##### Records shown #####

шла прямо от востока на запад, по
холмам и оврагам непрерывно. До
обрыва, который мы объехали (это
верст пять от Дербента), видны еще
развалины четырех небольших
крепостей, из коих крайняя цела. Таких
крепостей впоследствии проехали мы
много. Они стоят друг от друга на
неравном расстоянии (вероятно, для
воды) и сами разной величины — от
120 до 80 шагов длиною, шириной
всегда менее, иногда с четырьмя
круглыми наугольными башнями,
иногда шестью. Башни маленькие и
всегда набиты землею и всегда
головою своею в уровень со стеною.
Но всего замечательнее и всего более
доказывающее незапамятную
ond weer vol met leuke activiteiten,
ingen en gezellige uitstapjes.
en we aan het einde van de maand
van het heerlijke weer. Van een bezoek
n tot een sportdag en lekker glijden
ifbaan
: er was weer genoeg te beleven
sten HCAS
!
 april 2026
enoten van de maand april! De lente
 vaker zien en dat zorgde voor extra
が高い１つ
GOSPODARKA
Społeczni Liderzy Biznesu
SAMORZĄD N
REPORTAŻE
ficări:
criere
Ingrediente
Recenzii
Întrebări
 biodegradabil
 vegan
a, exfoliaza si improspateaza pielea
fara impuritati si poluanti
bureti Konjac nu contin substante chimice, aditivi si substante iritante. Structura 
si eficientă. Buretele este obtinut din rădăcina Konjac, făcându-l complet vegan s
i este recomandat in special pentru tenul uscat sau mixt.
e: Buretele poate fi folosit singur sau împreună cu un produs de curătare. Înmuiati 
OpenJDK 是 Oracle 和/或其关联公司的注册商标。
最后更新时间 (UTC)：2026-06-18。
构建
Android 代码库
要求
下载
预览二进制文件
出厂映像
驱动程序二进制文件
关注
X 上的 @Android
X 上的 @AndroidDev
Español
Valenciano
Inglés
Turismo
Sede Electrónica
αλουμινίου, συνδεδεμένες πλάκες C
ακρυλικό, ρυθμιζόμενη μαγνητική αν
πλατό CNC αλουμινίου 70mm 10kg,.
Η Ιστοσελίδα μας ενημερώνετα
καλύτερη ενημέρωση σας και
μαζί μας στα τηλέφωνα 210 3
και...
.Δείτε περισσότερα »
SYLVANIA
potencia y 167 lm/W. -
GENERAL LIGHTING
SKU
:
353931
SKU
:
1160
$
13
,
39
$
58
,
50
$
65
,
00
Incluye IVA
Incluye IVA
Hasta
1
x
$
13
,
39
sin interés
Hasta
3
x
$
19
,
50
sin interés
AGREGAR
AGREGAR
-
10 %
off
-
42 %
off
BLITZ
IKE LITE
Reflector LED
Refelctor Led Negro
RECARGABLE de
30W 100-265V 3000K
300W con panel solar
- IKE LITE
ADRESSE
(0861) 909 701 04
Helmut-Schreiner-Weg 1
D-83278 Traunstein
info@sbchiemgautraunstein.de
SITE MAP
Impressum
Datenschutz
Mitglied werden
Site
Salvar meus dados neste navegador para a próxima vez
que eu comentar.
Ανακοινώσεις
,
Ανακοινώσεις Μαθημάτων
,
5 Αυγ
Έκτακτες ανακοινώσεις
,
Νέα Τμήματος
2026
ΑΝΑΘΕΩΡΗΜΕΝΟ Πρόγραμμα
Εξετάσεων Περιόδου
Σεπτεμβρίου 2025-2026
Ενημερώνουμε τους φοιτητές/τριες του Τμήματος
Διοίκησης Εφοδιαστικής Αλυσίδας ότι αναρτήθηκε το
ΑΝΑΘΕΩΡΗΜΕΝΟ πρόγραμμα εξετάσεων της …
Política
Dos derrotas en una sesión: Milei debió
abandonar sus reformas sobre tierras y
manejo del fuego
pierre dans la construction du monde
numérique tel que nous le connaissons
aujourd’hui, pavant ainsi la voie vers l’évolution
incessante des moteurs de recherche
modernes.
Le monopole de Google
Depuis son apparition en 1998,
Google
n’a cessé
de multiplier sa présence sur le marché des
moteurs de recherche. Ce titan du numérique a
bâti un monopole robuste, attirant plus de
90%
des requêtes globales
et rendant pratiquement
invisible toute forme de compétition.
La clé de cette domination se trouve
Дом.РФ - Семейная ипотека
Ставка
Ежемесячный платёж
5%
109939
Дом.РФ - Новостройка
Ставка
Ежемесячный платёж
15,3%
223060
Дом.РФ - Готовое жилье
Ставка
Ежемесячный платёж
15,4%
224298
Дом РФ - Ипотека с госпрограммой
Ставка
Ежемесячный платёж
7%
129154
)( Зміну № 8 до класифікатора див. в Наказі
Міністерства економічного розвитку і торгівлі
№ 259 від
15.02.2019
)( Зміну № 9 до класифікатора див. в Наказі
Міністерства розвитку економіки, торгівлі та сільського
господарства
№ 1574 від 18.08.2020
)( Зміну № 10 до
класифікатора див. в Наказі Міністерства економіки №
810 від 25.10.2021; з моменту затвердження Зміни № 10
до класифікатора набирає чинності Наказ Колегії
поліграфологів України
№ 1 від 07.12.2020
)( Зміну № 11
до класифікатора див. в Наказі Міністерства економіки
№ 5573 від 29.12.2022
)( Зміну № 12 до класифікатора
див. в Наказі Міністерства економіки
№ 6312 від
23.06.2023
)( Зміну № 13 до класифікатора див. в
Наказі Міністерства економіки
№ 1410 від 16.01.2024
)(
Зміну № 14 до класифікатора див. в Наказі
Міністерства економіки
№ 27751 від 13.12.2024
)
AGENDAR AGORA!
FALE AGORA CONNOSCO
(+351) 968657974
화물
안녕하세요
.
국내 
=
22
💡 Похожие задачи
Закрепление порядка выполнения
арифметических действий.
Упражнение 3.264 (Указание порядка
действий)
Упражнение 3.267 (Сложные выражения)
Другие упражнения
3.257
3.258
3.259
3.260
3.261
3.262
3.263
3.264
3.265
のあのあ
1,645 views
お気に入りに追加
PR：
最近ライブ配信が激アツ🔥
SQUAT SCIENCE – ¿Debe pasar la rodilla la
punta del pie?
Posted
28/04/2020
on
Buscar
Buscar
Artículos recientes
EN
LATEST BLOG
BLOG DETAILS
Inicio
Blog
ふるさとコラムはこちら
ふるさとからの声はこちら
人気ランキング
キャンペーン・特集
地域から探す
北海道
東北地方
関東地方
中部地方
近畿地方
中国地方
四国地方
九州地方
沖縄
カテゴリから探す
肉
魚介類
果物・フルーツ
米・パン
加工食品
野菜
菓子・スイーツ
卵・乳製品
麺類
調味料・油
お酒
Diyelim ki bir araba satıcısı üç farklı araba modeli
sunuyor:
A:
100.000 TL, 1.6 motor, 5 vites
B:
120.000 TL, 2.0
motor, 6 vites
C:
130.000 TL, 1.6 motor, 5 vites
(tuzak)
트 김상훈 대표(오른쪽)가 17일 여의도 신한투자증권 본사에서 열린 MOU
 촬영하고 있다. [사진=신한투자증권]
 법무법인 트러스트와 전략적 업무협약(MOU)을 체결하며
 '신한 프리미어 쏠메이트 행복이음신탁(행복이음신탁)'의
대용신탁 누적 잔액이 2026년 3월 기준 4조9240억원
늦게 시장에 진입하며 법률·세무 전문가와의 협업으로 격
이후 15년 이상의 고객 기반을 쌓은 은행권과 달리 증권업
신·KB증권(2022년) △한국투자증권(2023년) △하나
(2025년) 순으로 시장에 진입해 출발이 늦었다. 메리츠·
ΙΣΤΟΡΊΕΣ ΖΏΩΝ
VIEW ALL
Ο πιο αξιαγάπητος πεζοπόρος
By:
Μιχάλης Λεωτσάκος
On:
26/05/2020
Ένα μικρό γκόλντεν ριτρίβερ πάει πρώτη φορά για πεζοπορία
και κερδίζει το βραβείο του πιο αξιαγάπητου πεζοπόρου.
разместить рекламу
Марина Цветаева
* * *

#####

● Task description: Write out every line of text from all the records, without changing the wording, spelling, punctuation or line order.

● The answer:
шла прямо от востока на запад, по
холмам и оврагам непрерывно. До
обрыва, который мы объехали (это
верст пять от Дербента), видны еще
развалины четырех небольших
крепостей, из коих крайняя цела. Таких
крепостей впоследствии проехали мы
много. Они стоят друг от друга на
неравном расстоянии (вероятно, для
воды) и сами разной величины — от
120 до 80 шагов длиною, шириной
всегда менее, иногда с четырьмя
круглыми наугольными башнями,
иногда шестью. Башни маленькие и
всегда набиты землею и всегда
головою своею в уровень со стеною.
Но всего замечательнее и всего более
доказывающее незапамятную
ond weer vol met leuke activiteiten,
ingen en gezellige uitstapjes.
en we aan het einde van de maand
van het heerlijke weer. Van een bezoek
n tot een sportdag en lekker glijden
ifbaan
: er was weer genoeg te beleven
sten HCAS
!
 april 2026
enoten van de maand april! De lente
 vaker zien en dat zorgde voor extra
が高い１つ
GOSPODARKA
Społeczni Liderzy Biznesu
SAMORZĄD N
REPORTAŻE
ficări:
criere
Ingrediente
Recenzii
Întrebări
 biodegradabil
 vegan
a, exfoliaza si improspateaza pielea
fara impuritati si poluanti
bureti Konjac nu contin substante chimice, aditivi si substante iritante. Structura 
si eficientă. Buretele este obtinut din rădăcina Konjac, făcându-l complet vegan s
i este recomandat in special pentru tenul uscat sau mixt.
e: Buretele poate fi folosit singur sau împreună cu un produs de curătare. Înmuiati 
OpenJDK 是 Oracle 和/或其关联公司的注册商标。
最后更新时间 (UTC)：2026-06-18。
构建
Android 代码库
要求
下载
预览二进制文件
出厂映像
驱动程序二进制文件
关注
X 上的 @Android
X 上的 @AndroidDev
Español
Valenciano
Inglés
Turismo
Sede Electrónica
αλουμινίου, συνδεδεμένες πλάκες C
ακρυλικό, ρυθμιζόμενη μαγνητική αν
πλατό CNC αλουμινίου 70mm 10kg,.
Η Ιστοσελίδα μας ενημερώνετα
καλύτερη ενημέρωση σας και
μαζί μας στα τηλέφωνα 210 3
και...
.Δείτε περισσότερα »
SYLVANIA
potencia y 167 lm/W. -
GENERAL LIGHTING
SKU
:
353931
SKU
:
1160
$
13
,
39
$
58
,
50
$
65
,
00
Incluye IVA
Incluye IVA
Hasta
1
x
$
13
,
39
sin interés
Hasta
3
x
$
19
,
50
sin interés
AGREGAR
AGREGAR
-
10 %
off
-
42 %
off
BLITZ
IKE LITE
Reflector LED
Refelctor Led Negro
RECARGABLE de
30W 100-265V 3000K
300W con panel solar
- IKE LITE
ADRESSE
(0861) 909 701 04
Helmut-Schreiner-Weg 1
D-83278 Traunstein
info@sbchiemgautraunstein.de
SITE MAP
Impressum
Datenschutz
Mitglied werden
Site
Salvar meus dados neste navegador para a próxima vez
que eu comentar.
Ανακοινώσεις
,
Ανακοινώσεις Μαθημάτων
,
5 Αυγ
Έκτακτες ανακοινώσεις
,
Νέα Τμήματος
2026
ΑΝΑΘΕΩΡΗΜΕΝΟ Πρόγραμμα
Εξετάσεων Περιόδου
Σεπτεμβρίου 2025-2026
Ενημερώνουμε τους φοιτητές/τριες του Τμήματος
Διοίκησης Εφοδιαστικής Αλυσίδας ότι αναρτήθηκε το
ΑΝΑΘΕΩΡΗΜΕΝΟ πρόγραμμα εξετάσεων της …
Política
Dos derrotas en una sesión: Milei debió
abandonar sus reformas sobre tierras y
manejo del fuego
pierre dans la construction du monde
numérique tel que nous le connaissons
aujourd’hui, pavant ainsi la voie vers l’évolution
incessante des moteurs de recherche
modernes.
Le monopole de Google
Depuis son apparition en 1998,
Google
n’a cessé
de multiplier sa présence sur le marché des
moteurs de recherche. Ce titan du numérique a
bâti un monopole robuste, attirant plus de
90%
des requêtes globales
et rendant pratiquement
invisible toute forme de compétition.
La clé de cette domination se trouve
Дом.РФ - Семейная ипотека
Ставка
Ежемесячный платёж
5%
109939
Дом.РФ - Новостройка
Ставка
Ежемесячный платёж
15,3%
223060
Дом.РФ - Готовое жилье
Ставка
Ежемесячный платёж
15,4%
224298
Дом РФ - Ипотека с госпрограммой
Ставка
Ежемесячный платёж
7%
129154
)( Зміну № 8 до класифікатора див. в Наказі
Міністерства економічного розвитку і торгівлі
№ 259 від
15.02.2019
)( Зміну № 9 до класифікатора див. в Наказі
Міністерства розвитку економіки, торгівлі та сільського
господарства
№ 1574 від 18.08.2020
)( Зміну № 10 до
класифікатора див. в Наказі Міністерства економіки №
810 від 25.10.2021; з моменту затвердження Зміни № 10
до класифікатора набирає чинності Наказ Колегії
поліграфологів України
№ 1 від 07.12.2020
)( Зміну № 11
до класифікатора див. в Наказі Міністерства економіки
№ 5573 від 29.12.2022
)( Зміну № 12 до класифікатора
див. в Наказі Міністерства економіки
№ 6312 від
23.06.2023
)( Зміну № 13 до класифікатора див. в
Наказі Міністерства економіки
№ 1410 від 16.01.2024
)(
Зміну № 14 до класифікатора див. в Наказі
Міністерства економіки
№ 27751 від 13.12.2024
)
AGENDAR AGORA!
FALE AGORA CONNOSCO
(+351) 968657974
화물
안녕하세요
.
국내 
=
22
💡 Похожие задачи
Закрепление порядка выполнения
арифметических действий.
Упражнение 3.264 (Указание порядка
действий)
Упражнение 3.267 (Сложные выражения)
Другие упражнения
3.257
3.258
3.259
3.260
3.261
3.262
3.263
3.264
3.265
のあのあ
1,645 views
お気に入りに追加
PR：
最近ライブ配信が激アツ🔥
SQUAT SCIENCE – ¿Debe pasar la rodilla la
punta del pie?
Posted
28/04/2020
on
Buscar
Buscar
Artículos recientes
EN
LATEST BLOG
BLOG DETAILS
Inicio
Blog
ふるさとコラムはこちら
ふるさとからの声はこちら
人気ランキング
キャンペーン・特集
地域から探す
北海道
東北地方
関東地方
中部地方
近畿地方
中国地方
四国地方
九州地方
沖縄
カテゴリから探す
肉
魚介類
果物・フルーツ
米・パン
加工食品
野菜
菓子・スイーツ
卵・乳製品
麺類
調味料・油
お酒
Diyelim ki bir araba satıcısı üç farklı araba modeli
sunuyor:
A:
100.000 TL, 1.6 motor, 5 vites
B:
120.000 TL, 2.0
motor, 6 vites
C:
130.000 TL, 1.6 motor, 5 vites
(tuzak)
트 김상훈 대표(오른쪽)가 17일 여의도 신한투자증권 본사에서 열린 MOU
 촬영하고 있다. [사진=신한투자증권]
 법무법인 트러스트와 전략적 업무협약(MOU)을 체결하며
 '신한 프리미어 쏠메이트 행복이음신탁(행복이음신탁)'의
대용신탁 누적 잔액이 2026년 3월 기준 4조9240억원
늦게 시장에 진입하며 법률·세무 전문가와의 협업으로 격
이후 15년 이상의 고객 기반을 쌓은 은행권과 달리 증권업
신·KB증권(2022년) △한국투자증권(2023년) △하나
(2025년) 순으로 시장에 진입해 출발이 늦었다. 메리츠·
ΙΣΤΟΡΊΕΣ ΖΏΩΝ
VIEW ALL
Ο πιο αξιαγάπητος πεζοπόρος
By:
Μιχάλης Λεωτσάκος
On:
26/05/2020
Ένα μικρό γκόλντεν ριτρίβερ πάει πρώτη φορά για πεζοπορία
και κερδίζει το βραβείο του πιο αξιαγάπητου πεζοπόρου.
разместить рекламу
Марина Цветаева
* * *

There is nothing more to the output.